Another obvious type: tabs:

data = /// t1
    first line
    last line
the rest python code

Will do the same but with one tabstop character.

Actually that's it!
Some further ideas:

data = /// ts
- "any whitespace" (mimic current Python behaviour)

data = /// s        # or
data = /// t
- simply count amount of spaces (tabs) from first
  line and proceed, otherwise terminate.

data = /// "???"
??? abc foo bar

- defines indent character by string: crazy idea but why not.

Language  parameter, e.g.:
data = /// t1."yaml"

-this can be reserved for future usage by code analysis tools
or dynamic syntax highlighting.

That's just a rough specification.

What should it give as result:

1. No clash with current TQS rules - less worries
  about reserved characters.

2. Built-in indentation parsing parameter makes it more or
  less natural continuation of Python blocks and is char-precise,
  which is very important here.

3. Independent of the indent of containing block!

4. Parameter descriptor can be developed in such manner
   that it allows more customisation and additions in the future.

Does seem to be more generalized problem-solving here.

One problem, as usual - tabs may be implicitly converted
to spaces by some software. That obviously could brake
something, but so is with any tabs, and its not related to
Python problem.

Is there something I miss here?
What caveats can be with such approach?

• [Required actions]
1: Repeat the post between "What should it" and "of containing block!", inclusive, switching "reserved characters" to "special characters".
2: Answer these questions about the post:
(a) What indentation does the "/// t1" form use?
(b) What could the language parameter be reserved for?
(c) What can some software do to tabs, according to the post?

• [Collected data]
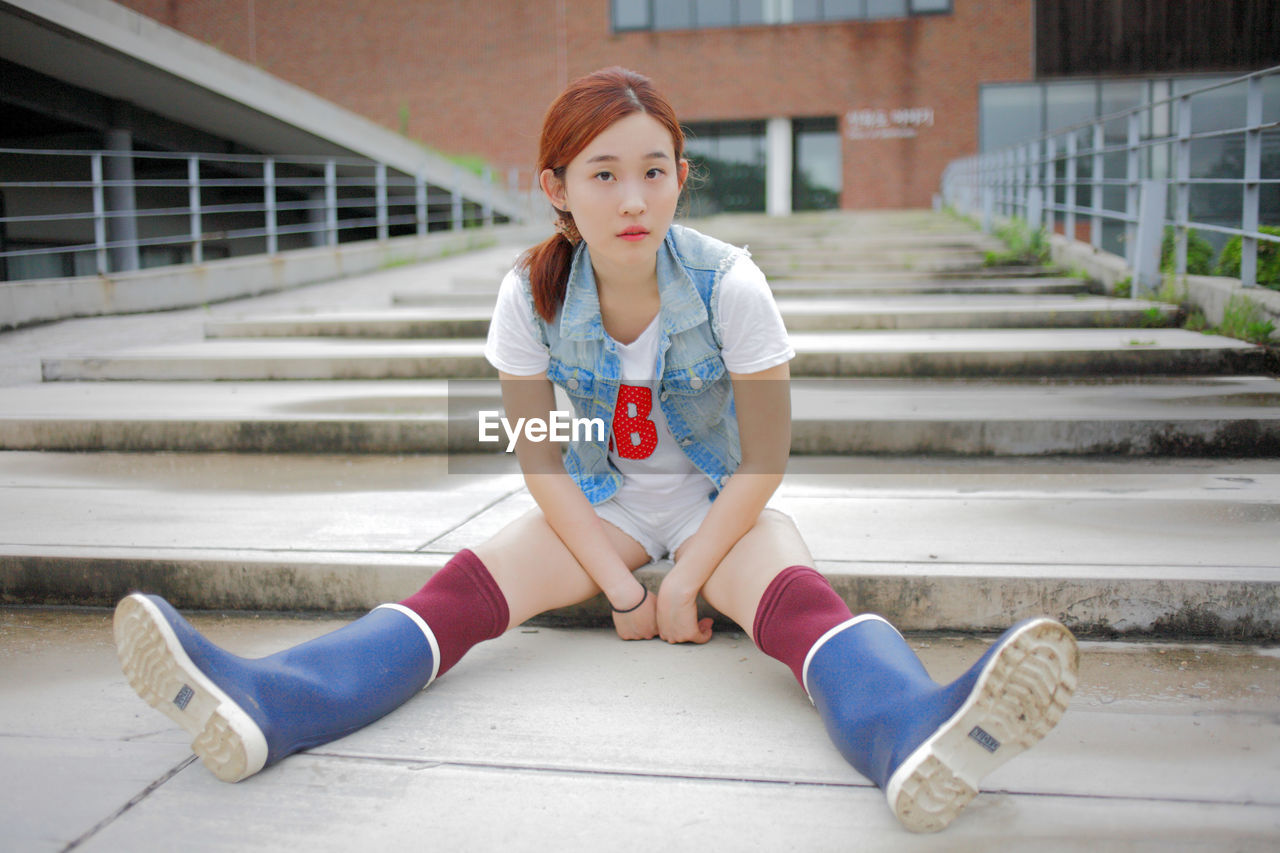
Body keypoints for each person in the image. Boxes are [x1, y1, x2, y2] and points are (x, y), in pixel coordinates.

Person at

• [Answer set]
1:
What should it give as result:

1. No clash with current TQS rules - less worries
  about special characters.

2. Built-in indentation parsing parameter makes it more or
  less natural continuation of Python blocks and is char-precise,
  which is very important here.

3. Independent of the indent of containing block!

2:
(a) One tabstop character.
(b) Future usage by code analysis tools or dynamic syntax highlighting.
(c) Implicitly convert them to spaces.